The older sisters wait on Jan hand and foot. Their offers to fetch her things interupt and fall over each other. I teasingly call her a princess. She hates this. "I'm so fucking tired of being the sick one." She cried to me a couple of months ago over the phone. "I want to talk about something else. If one more person asks me how I feel it will be all I can do not to punch them." She's relieved that her sisters are being honest now. She felt like she was dissapointing them when they assured her she'd pull through and she knew she wouldn't. She was tired. She was pissed. She was scared. She was worried about what would happen to her youngest, in and out of jail, an alcoholic at age twenty-five.
We cook frozen pizzas in the room and Audrey makes Cosmos. The Picket Girls are lightweights. Everyone is tipsy. We play Password, the boardgame version of the old t.v. show. There is cheating and laughing and stories and memories. We discuss my surgery plans. No one's even pretending my tests will come back negative. Audrey and my mother are firmly of the belief that I should forgo reconstruction to avoid complications. (If only I'd listened!) The sisters are all flat chested. I am DDD. I cannot imagine myself without breasts. And now I can have perky boobs, small enough to wear cute clothes. Aunt Cathy thinks its good that I'm looking toward the future. At one point Audrey leans over and I see her flat chest and mastectomy scars. They horrify me. I break out in a sweat.
It gets late. There are two beds. Four sisters sleep in the beds. June and I sleep on the pull-out couch using hotel robes for blankets. June is about to retire from her job a teacher for army brats on a German military base. I made sure I scheduled my surgery before the end the school year so she couldn't be at the hospital. While we lay on the couch she tells me to to contact the Red Cross so they will pay for her to fly over for the surgery. "No. I don't want you to leave your students. You're moving back stateside the week after. You can help then." She scoffs at this. I say, "Seriously, I don't want you coming." "Well, I'm coming anyway." I take a deep breath and say firmly, "No. You're not coming to the hospital." Silence.
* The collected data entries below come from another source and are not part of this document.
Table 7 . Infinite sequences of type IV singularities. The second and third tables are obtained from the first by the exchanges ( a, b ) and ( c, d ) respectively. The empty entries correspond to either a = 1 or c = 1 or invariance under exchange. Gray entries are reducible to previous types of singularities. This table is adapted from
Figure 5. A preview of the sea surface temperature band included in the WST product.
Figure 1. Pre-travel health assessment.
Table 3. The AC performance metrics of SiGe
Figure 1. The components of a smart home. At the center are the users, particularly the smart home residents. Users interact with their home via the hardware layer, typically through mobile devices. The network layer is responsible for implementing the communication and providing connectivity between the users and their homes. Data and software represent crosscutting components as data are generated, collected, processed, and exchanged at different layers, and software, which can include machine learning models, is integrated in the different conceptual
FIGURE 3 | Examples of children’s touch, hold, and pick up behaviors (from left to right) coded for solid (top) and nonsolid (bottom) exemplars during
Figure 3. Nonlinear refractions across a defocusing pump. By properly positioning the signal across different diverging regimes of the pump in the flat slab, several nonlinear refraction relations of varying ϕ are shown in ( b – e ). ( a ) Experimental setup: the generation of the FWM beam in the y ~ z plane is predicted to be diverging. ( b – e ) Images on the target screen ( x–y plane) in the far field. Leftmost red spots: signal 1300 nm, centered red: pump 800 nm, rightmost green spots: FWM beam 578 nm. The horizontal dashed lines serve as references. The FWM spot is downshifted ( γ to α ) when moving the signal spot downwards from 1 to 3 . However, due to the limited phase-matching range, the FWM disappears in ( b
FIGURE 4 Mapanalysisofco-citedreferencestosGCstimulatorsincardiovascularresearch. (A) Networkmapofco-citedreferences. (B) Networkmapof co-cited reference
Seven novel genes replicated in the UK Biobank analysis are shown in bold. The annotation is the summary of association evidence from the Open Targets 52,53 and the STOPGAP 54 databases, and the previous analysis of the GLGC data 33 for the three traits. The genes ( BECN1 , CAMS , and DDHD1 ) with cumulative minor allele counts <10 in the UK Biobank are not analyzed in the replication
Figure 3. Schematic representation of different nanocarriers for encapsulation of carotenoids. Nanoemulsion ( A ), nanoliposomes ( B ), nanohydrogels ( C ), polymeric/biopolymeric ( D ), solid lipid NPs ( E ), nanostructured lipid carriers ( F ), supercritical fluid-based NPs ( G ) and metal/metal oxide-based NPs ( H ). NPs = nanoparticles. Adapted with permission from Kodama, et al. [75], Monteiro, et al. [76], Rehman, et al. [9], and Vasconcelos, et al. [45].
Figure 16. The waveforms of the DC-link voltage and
On my flight home I am resolved. No doubt in my mind. You Do Not Fuck With Cancer. Cut them off. Cut them out. No chances. Take it all. The tests, of course, all come back positive. We get the results ten minutes after finding out my husband's lifelong best friend has died. His neck was snapped in a car accident at the bottom of his parent's driveway the night before. The long drive to the funeral was more than surreal. My husband, our fifteen-year-old son, and I, all sitting in stunned silence.
I manage to keep June out of the country until after my surgery but it is ugly. "I can't have you here. I throw up for days before every one of your visits." My mother hangs up the phone on me, doesn't talk to me for days, lays on the guilt, but never asks why.
I cry for days when my Aunt Jan dies. I am too sick from chemo to go to her funeral.